Anchored by Jake Tapper, The Lead airs at 4 p.m. ET on CNN.
We've moved! Come join us at our new show page.
President Barack Obama gave an urgent behind-the-scenes warning to his economic team about the need to take action to avoid another economic meltdown.
Another Lehman Brothers-style blow up is probably not on the horizon, said Rana Foroohar, editor with Time magazine.
"However there is arguably a bigger problem, which is sort of this slow burn – that banks are making record profits, they're back on top, but lending still isn't where it should be," said Foroohar.
Banks are recording top profits, said Foroohar, "but it's from trading, it's from the risky maneuvers that we saw pre-2008, not from lending to real businesses."

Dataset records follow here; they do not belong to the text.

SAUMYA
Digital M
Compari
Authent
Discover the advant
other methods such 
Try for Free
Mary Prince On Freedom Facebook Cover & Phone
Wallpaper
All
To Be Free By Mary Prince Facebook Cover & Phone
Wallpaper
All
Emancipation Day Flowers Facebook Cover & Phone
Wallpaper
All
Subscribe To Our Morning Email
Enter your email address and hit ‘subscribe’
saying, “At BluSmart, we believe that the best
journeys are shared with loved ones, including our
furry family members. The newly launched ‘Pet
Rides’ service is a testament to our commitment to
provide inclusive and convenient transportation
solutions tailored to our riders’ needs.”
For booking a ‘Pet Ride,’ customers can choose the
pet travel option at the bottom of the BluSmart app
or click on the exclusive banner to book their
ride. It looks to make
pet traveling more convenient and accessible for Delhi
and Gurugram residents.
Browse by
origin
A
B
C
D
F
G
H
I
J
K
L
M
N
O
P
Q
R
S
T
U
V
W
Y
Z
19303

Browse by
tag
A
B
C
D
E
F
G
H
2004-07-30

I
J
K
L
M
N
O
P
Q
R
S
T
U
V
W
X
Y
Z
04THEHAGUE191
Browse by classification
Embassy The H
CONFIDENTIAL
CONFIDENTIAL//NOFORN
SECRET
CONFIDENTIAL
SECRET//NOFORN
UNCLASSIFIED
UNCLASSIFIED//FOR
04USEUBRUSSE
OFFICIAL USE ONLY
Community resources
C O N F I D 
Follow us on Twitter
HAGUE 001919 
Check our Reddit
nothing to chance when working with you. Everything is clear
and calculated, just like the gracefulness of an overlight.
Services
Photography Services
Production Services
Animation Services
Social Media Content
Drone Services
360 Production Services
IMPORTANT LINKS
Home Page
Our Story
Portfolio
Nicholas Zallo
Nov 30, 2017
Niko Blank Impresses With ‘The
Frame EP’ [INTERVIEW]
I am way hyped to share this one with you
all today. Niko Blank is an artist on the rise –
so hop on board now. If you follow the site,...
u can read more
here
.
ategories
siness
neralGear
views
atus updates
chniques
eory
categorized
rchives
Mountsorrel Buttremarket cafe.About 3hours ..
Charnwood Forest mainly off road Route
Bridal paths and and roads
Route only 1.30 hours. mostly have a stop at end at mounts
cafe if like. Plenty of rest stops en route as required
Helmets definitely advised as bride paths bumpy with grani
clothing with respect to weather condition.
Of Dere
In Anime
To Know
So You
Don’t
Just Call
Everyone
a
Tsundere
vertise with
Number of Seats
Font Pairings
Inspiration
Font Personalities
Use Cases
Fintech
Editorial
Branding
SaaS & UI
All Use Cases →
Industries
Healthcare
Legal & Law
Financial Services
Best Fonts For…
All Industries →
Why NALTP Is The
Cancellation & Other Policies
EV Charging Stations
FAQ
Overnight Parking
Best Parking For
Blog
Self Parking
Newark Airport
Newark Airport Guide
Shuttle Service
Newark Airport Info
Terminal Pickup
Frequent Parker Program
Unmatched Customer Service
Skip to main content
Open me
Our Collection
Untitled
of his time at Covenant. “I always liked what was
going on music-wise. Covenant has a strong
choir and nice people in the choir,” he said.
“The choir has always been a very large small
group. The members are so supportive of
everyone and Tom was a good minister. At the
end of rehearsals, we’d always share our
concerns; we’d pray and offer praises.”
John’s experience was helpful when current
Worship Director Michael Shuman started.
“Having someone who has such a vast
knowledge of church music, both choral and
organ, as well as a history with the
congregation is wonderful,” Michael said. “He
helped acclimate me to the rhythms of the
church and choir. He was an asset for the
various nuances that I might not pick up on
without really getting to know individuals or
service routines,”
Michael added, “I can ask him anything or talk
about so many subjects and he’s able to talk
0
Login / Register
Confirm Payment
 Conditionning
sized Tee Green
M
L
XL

"I think the president is really concerned about is an asset bubble," said Jim Tankersley, economic correspondent with The Washington Post.
The housing bubble, for example, was an asset bubble where home prices became heavily overvalued compared to what they should have been based on historical experience.
"That's what happened right before the crash, and that precipitated – along with all the financial engineering around it – the big crisis," said Tankersley.
Now, homes are probably undervalued, and credit is still very tight. Average people who need to get a mortgage cannot get one, said Foroohar.
"A lot of the recovery in housing is actually being driven by investors and people who can afford to put cash down," said Foroohar. "You've got to get those banks lending."
In order for that to happen, the Dodd-Frank financial regulations need to be written, only about a third have been written so far, said Foroohar.
When President Obama calls his economic team into the Oval Office and asks them to start writing the regulations laid out in that bill, he faces a number of problems.
The bill is really complicated, and is one of the two longest bills in the history of U.S. legislation for a non-appropriations bill, said Tankersley.
Also, "these regulations are heavily lobbied, and you have a lot of people who want to weigh in with all these comments, who want to tell the regulators how they should be writing these to favor one industry or the other," said Tankersley.
"About 90% of the consultation with legislators doing that rule writing has been taken by the big banks. They are really controlling that process, and they would like to see it go their way," said Foroohar.